President says they will only be ‘acting’
The Center for Transparency and Accountability in Liberia (CENTAL), says it is disappointed at President Ellen Johnson Sirleaf’s recent decision to reappoint top government officials who resigned to participate in the October 10 polls—many of whom lost their races.
CENTAL’s Executive Director, Anderson Miamen, stated at a press conference on Tuesday, “We are deeply disappointed in the President’s decision and see her action as a continuation of the patronage system that has undermined effectiveness and efficiency in public service over the years.”

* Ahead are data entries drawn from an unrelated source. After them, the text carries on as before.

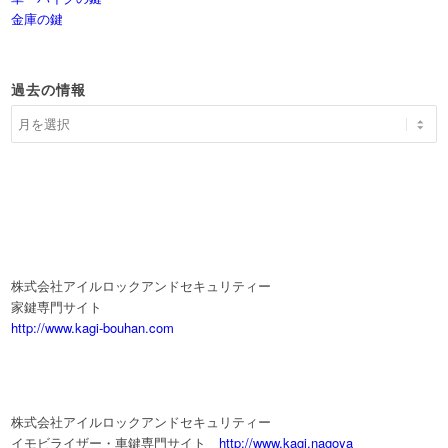
金庫の鍵
過去の情報
株式会社アイルロックアンドセキュリティー
家鍵専門サイト
http://www.kagi-bouhan.com
株式会社アイルロックアンドセキュリティー
イモビライザー・車鍵専門サイト
http://www.kagi.nagoya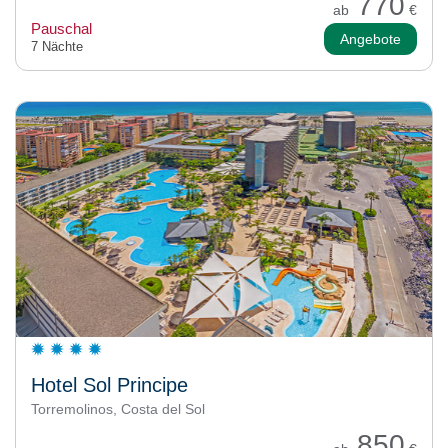
770
ab
€
Pauschal
Angebote
7 Nächte
Hotel Sol Principe
Torremolinos, Costa del Sol
850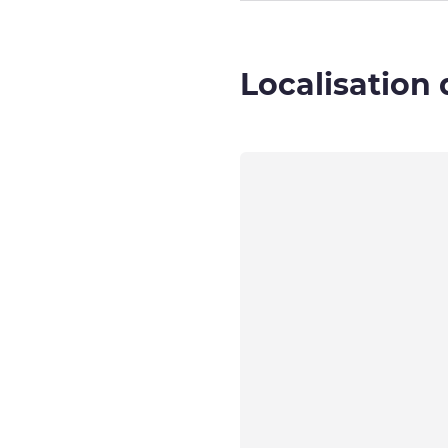
Localisation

It is a bad sign that resigned officials who were unsuccessful in the just-ended legislative elections are returning to work, he said. Some of the affected officials included former Gender Minister, Julia Duncan Cassell who contested in Grand Bassa County; Mr. Varney Sirleaf, Deputy Minister of Internal Affairs, who contested in Bomi; Bong County Superintendent, Selena Mappy-Polson, and several others.

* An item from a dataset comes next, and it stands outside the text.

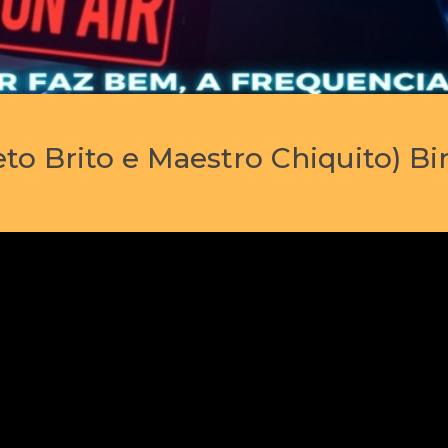
to Brito e Maestro Chiquito) Bi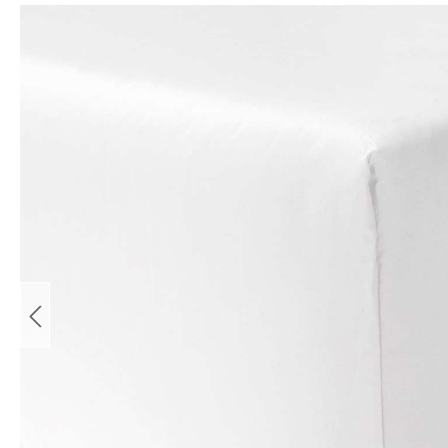
Bildergalerie überspringen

All of these have been reappointed to their previous positions.
With this latest action of the President, Miamen questioned the change in the governance system she promised in 2006. Her election in 2005, according to the President, was a vote for change from the past; a vote for peace, security, and stability; a vote for healing and leadership. “We have heard you loudly, and we humbly accept your vote of confidence and your mandate,” she said in 2006.
Because they resigned from their positions, reappointing them means they must be subjected to confirmation proceedings by the Senate, but Presidential Press Secretary, Jerolinmek Piah, who confirmed the reappointments on a local radio station, said the reappointed officials will only be acting in those capacities.
Mr. Miamen, however, noted, “Continuously working with a select few, especially family members and friends, paints a picture that there exists a void of competence, a proposition we refuse to accept. We strongly believe that there are many other Liberians willing and able to work in the concerned capacities.”
He said people should not see the public pie as an entitlement that can be reclaimed after resignation.
“We also wonder why the President continues to hold sacred the very people rejected by their constituencies at the polls,” he said.
Miamen questioned the President’s motive behind these reappointments. “Are these individuals being reappointed to make up for their financial losses during their failed election bids? How sure are we that those in question were not remotely running their offices and taking their salaries and benefits while away campaigning?”
Miamen said, “The President’s latest action does not augur well for the new Liberia we seek to build; a Liberia that frowns on and robustly addresses corruption, provides equal access to job opportunities and does not create the impression that certain individuals are entitled to government positions.”
“With a very high level of unemployment in the country, we cannot afford to entrench a selected few in power when there are several others, perhaps more qualified and competent, to equally serve in said positions,” he said.
He wants the President to refrain from creating the wrong impression that certain Liberians are entitled to government positions and can leave and return at will, even if there are others more qualified and competent to replace them. “Doing so undermines efforts to break away from the patronage culture and create a society of equal opportunities for all,” he said.
Another person who has accused the President of perpetuating an imperial presidency is veteran politician Blamo Nelson. On a local station this year, the former Grand Kru County Senator described President Sirleaf as the most imperial President Liberia has ever had. “Because of the imperial power that the President exercises, the Legislature has fallen short of performing its constitutional duties to the fullest,” he said.
“I am saying the Legislature has become impotent. The President has neutralized the Legislature,” declared Nelson.
His statements were prompted by the President’s decision, through Executive Order #84, to reduce Liberia’s Inshore Exclusion Zone (IEZ) from six Nautical Miles to three Nautical Miles which she claimed was for the purpose of revitalizing commercial and semi-industrial fishing in Liberia.
Said action, Nelson said, would reduce the territorial fishing right of Liberia and open avenues for foreigners to exploit the country’s fishing industry. “This kind of behavior on the part of the government is mind-boggling,” he noted.
The president, in that Executive Order, also removed the Bureau of National Fisheries from the Ministry of Agriculture (MOA) to the Liberia Maritime Authority, but the veteran politician said such a decision undermines the Constitution of Liberia.
“To take the Fishery Bureau to Maritime is unlawful. You have to amend the Act creating the Ministry of Agriculture. You can’t do that with an Executive Order.”